Simultaneous diagonalization of Hamiltonian and momentum operator I'm looking at a translationally invariant problem with 3 atoms arranged in a circle each with one valence electron capable of tunelling to either of its two neighbors. With a tunelling rate of $-|A|/\hbar$, we have the Hamiltonian
$$H =
\begin{pmatrix}
E_a & - |A| & - |A|\\
- |A| & E_a & - |A|\\
- |A| & - |A| & E_a
\end{pmatrix}$$
which can be shifted by $+|A|$:
$$\begin{pmatrix}
E_a + |A| & 0 & 0\\
0 & E_a + |A| & 0\\
0 & 0 & E_a + |A|
\end{pmatrix}.$$
Because of translational symmetry, $p$ is a good quantum number and $[H,\hat{p}]=0$. This means that we can diagonalize $H$ as well as $\hat{p}$ simultaneously and construct momentum eigenstates out of the Hamiltonian eigenstates. How do I do this?
EDIT:
Okay so I've shifted the matrix as follows (simply $-E_a$ on the diagonal):
$$\begin{pmatrix}
0 & -|A| & -|A|\\
-|A| & 0 & -|A|\\
-|A| & -|A| & 0
\end{pmatrix}.$$
Eigenvalues are $-2|A|$ corresponding to the eigenstate (1,1,1), $|A|$ corresponding to (-1,0,1) and |A| corresponding to (-1,1,0). So $|A|$ is degenerate. Now I need to diagonalize $p$. I guess what my problem is, is that I'm not quite sure of the matrix representation of $p$ here. How do I then diagonalize it, if I can't find its matrix representation? I know each matrix element is $\langle \psi_i | p | \psi_j \rangle$, but I don't know what the wave functions look like. How do I proceed?
 A: First of all, your shifting is done wrong! 
It is true that you can shift the energy around, but that implies adding a multiple of the identity matrix. In other words, you can only add/subtract stuff from the diagonal of your Hamiltonian!
So, there is no way around diagonalizing the Hamiltonian as is. That will give you eigenvalues that may or may not be degenerate. If they turn out to be not degenerate (i.e. you have 3 distinct eigenvalues), then you're done: You know that $H$ and $p$ are simultaneously diagonalizable, but that there is only one way to diagonalize $H$, so that one way must already make $p$ diagonal as well.
If the eigenvalues turn out to be degenerate, you'd then have to find a linear combination of the eigenvectors that makes $p$ diagonal.
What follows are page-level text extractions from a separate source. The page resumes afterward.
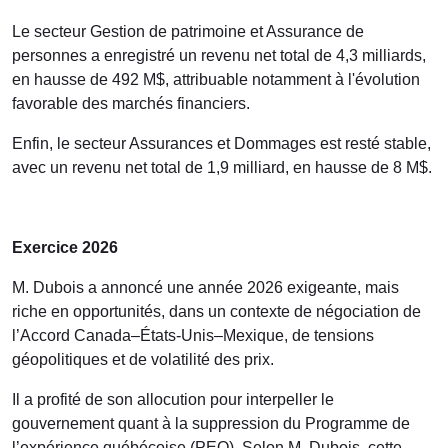
Le secteur Gestion de patrimoine et Assurance de
personnes a enregistré un revenu net total de 4,3 milliards,
en hausse de 492 M$, attribuable notamment à l'évolution
favorable des marchés financiers.
Enfin, le secteur Assurances et Dommages est resté stable,
avec un revenu net total de 1,9 milliard, en hausse de 8 M$.
Exercice 2026
M. Dubois a annoncé une année 2026 exigeante, mais
riche en opportunités, dans un contexte de négociation de
l’Accord Canada–États-Unis–Mexique, de tensions
géopolitiques et de volatilité des prix.
Il a profité de son allocution pour interpeller le
gouvernement quant à la suppression du Programme de
l’expérience québécoise (PEQ). Selon M. Dubois, cette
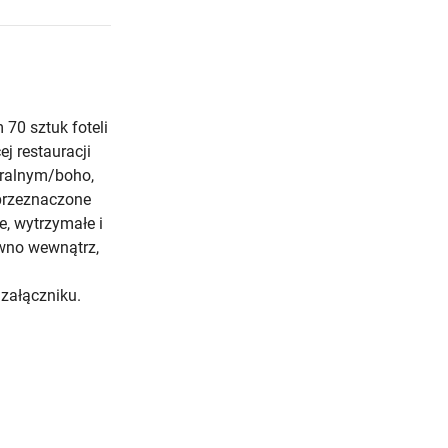
70 sztuk foteli
 restauracji
uralnym/boho,
 przeznaczone
, wytrzymałe i
ówno wewnątrz,
 załączniku.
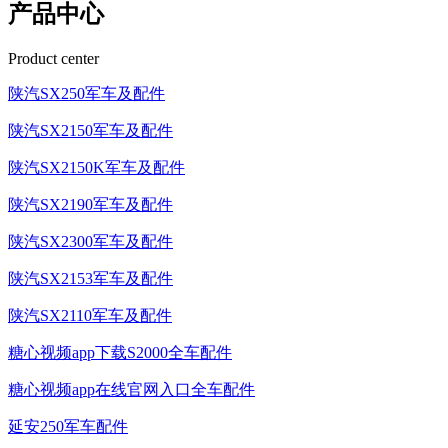
产品中心
Product center
陕汽SX250军车及配件
陕汽SX2150军车及配件
陕汽SX2150K军车及配件
陕汽SX2190军车及配件
陕汽SX2300军车及配件
陕汽SX2153军车及配件
陕汽SX2110军车及配件
糖心视频app下载S2000全车配件
糖心视频app在线官网入口全车配件
延安250军车配件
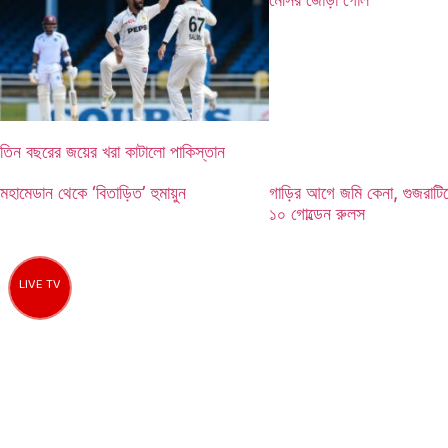
মেসির জোড়া গোল
তিন বছরের জয়ের খরা কাটালো পাকিস্তান
মহামেডান থেকে ‘বিতাড়িত’ হুমায়ুন
গাড়ির আগে জমি কেনা, গুজরাটি
১০ গোল্ডেন রুলস
LIVE TV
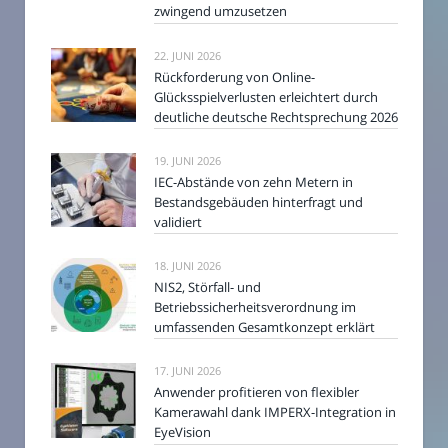
zwingend umzusetzen
22. JUNI 2026
Rückforderung von Online-
Glücksspielverlusten erleichtert durch
deutliche deutsche Rechtsprechung 2026
19. JUNI 2026
IEC-Abstände von zehn Metern in
Bestandsgebäuden hinterfragt und
validiert
18. JUNI 2026
NIS2, Störfall- und
Betriebssicherheitsverordnung im
umfassenden Gesamtkonzept erklärt
17. JUNI 2026
Anwender profitieren von flexibler
Kamerawahl dank IMPERX-Integration in
EyeVision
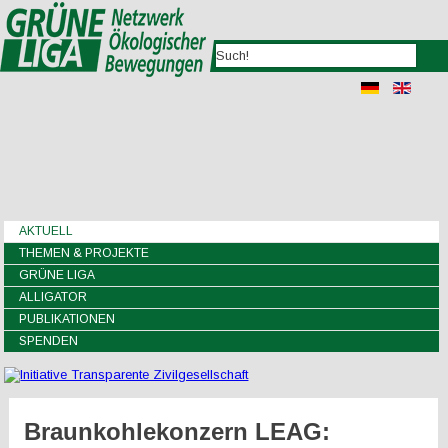
AKTUELL
THEMEN & PROJEKTE
GRÜNE LIGA
ALLIGATOR
PUBLIKATIONEN
SPENDEN
Braunkohlekonzern LEAG:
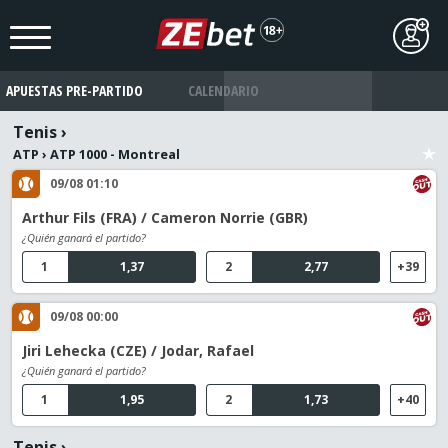
APUESTAS PRE-PARTIDO
CALENDARIO
Tenis
›
ATP
›
ATP 1000 - Montreal
09/08 01:10
Arthur Fils (FRA) / Cameron Norrie (GBR)
¿Quién ganará el partido?
1
1,37
2
2,77
+39
09/08 00:00
Jiri Lehecka (CZE) / Jodar, Rafael
¿Quién ganará el partido?
1
1,95
2
1,73
+40
Tenis
›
I'd try something that looks like a plain wave.
UPDATE re your EDIT:
Well, yes, you do know what the wavefunctions look like: $(1,1,1)$, $(-1, 0, 1)$ and $(-1,1,0)$. Your model is discrete (also called a tight-binding model) and so the wavefunctions are just finite-sized vectors.
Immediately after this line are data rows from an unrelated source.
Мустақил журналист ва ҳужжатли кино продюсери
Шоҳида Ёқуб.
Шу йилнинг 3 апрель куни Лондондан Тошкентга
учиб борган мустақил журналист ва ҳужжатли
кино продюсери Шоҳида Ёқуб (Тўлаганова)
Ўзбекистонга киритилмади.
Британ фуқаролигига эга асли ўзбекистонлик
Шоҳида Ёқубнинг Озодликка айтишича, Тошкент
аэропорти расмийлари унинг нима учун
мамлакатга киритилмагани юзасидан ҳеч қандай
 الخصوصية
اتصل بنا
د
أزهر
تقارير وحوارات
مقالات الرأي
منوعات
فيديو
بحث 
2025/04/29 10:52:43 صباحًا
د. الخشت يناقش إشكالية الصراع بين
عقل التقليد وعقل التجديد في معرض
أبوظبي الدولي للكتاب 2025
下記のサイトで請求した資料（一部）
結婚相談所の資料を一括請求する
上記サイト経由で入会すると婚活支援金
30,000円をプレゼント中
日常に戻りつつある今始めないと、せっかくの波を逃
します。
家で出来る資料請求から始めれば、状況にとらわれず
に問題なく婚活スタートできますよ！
So, what you really are after are eigenstates with discrete cyclic symmetry, and you can construct them from "plain waves",
$\psi_n \sim e^{i k n}$ where $n = 1,2,3$ is the number of the atom. 
The allowed "momenta" are given by the condition that we want periodic boundary conditions, i.e., site "4" would be the same as site "1", so $3k = 2\pi N$ for some integer $N$. The three lowest (in absolute value) allowed $k$-values then are $0$ and  $\pm \frac{2}{3}\pi$.
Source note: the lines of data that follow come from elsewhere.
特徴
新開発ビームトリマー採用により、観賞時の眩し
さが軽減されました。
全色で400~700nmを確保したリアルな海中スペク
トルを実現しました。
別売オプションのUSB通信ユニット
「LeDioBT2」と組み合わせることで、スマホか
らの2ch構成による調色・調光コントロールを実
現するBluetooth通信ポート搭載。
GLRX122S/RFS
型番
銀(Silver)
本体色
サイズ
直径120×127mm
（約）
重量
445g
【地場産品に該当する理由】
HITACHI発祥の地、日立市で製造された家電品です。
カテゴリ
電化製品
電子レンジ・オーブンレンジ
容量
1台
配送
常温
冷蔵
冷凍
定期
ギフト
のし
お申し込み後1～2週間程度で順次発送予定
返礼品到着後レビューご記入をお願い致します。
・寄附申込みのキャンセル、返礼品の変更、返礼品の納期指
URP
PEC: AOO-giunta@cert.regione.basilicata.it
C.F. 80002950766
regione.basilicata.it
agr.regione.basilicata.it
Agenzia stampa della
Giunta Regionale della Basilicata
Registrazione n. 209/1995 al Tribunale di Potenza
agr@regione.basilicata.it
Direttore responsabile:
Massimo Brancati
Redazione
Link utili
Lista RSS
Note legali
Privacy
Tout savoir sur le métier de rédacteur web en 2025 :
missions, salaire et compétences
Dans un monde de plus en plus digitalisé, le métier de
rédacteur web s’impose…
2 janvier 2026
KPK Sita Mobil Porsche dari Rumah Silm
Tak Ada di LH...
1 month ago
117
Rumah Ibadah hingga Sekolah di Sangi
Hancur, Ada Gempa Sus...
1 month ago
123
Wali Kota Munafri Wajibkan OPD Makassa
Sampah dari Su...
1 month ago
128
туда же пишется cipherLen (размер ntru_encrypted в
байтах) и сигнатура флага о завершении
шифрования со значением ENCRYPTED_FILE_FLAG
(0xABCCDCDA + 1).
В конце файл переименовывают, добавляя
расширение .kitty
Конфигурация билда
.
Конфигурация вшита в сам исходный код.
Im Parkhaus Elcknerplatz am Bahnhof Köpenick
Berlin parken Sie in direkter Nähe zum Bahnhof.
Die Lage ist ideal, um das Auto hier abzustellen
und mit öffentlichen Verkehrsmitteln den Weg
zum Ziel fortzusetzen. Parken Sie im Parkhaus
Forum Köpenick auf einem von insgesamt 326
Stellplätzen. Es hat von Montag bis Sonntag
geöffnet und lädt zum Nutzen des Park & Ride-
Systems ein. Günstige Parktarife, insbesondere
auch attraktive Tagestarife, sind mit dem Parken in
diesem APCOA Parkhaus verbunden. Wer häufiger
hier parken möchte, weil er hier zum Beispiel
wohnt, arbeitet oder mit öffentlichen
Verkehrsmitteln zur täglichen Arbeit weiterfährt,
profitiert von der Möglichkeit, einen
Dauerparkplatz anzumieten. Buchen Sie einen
The eigenstate with $k = 0$ would just have constant amplitude on each lattice site. This is just what you found for the energy eigenvalue $-2|A|$. 
For $k = 2/3 \pi$ and $k = -2/3 \pi$ you get two vectors each for which you'd then have to find the linear combination of eigenvectors for energy eigenvalue $|A|$, which I leave as an exercise :)